[Supplied data Boundary: Start]

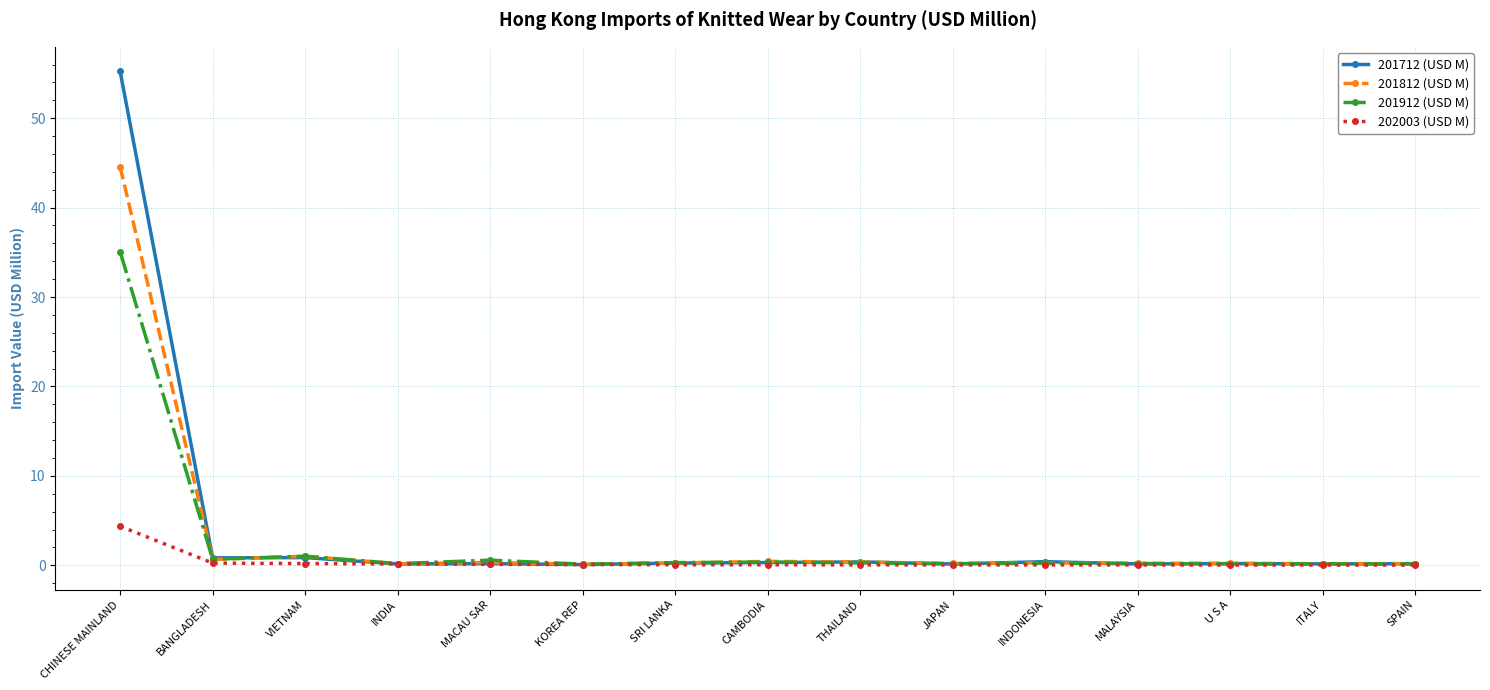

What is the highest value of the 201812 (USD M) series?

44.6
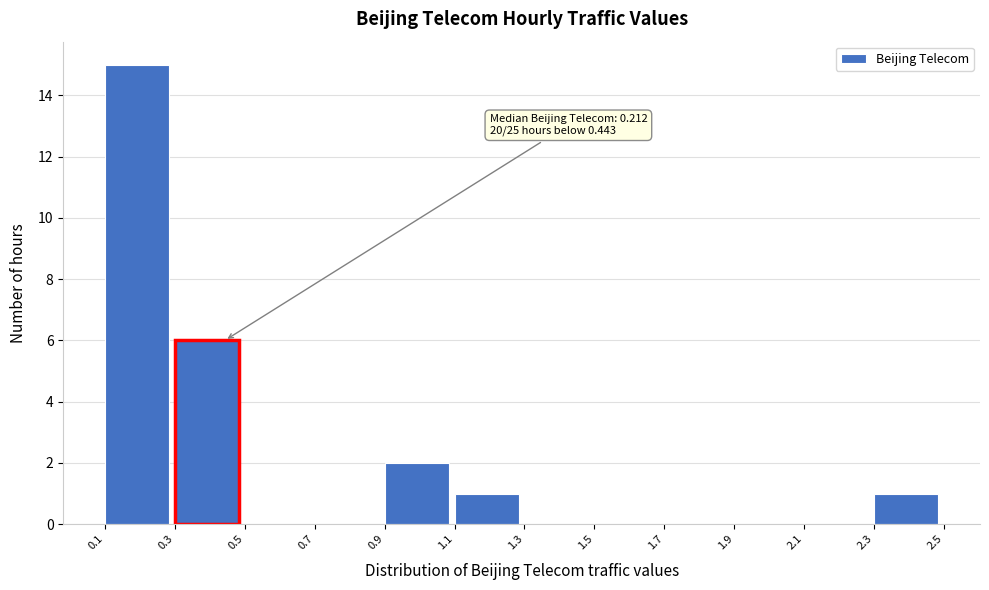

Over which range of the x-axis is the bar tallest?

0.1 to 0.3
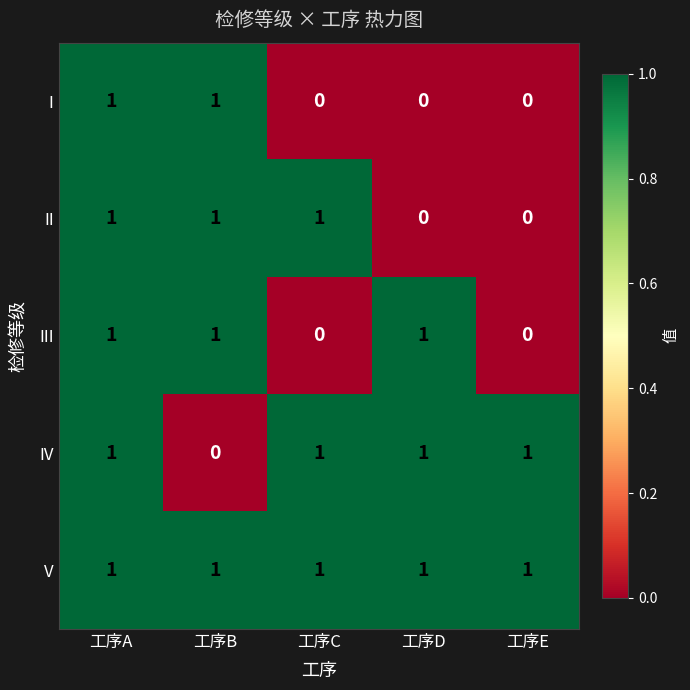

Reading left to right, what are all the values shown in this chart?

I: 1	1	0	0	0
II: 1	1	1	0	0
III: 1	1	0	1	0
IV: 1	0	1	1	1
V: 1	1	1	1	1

[Supplied data Boundary: End]

What you will do: Can you print all of these records again word for word, leaving out the pictures?

Answer to this task:
What is the highest value of the 201812 (USD M) series?

44.6

Over which range of the x-axis is the bar tallest?

0.1 to 0.3

Reading left to right, what are all the values shown in this chart?

I: 1	1	0	0	0
II: 1	1	1	0	0
III: 1	1	0	1	0
IV: 1	0	1	1	1
V: 1	1	1	1	1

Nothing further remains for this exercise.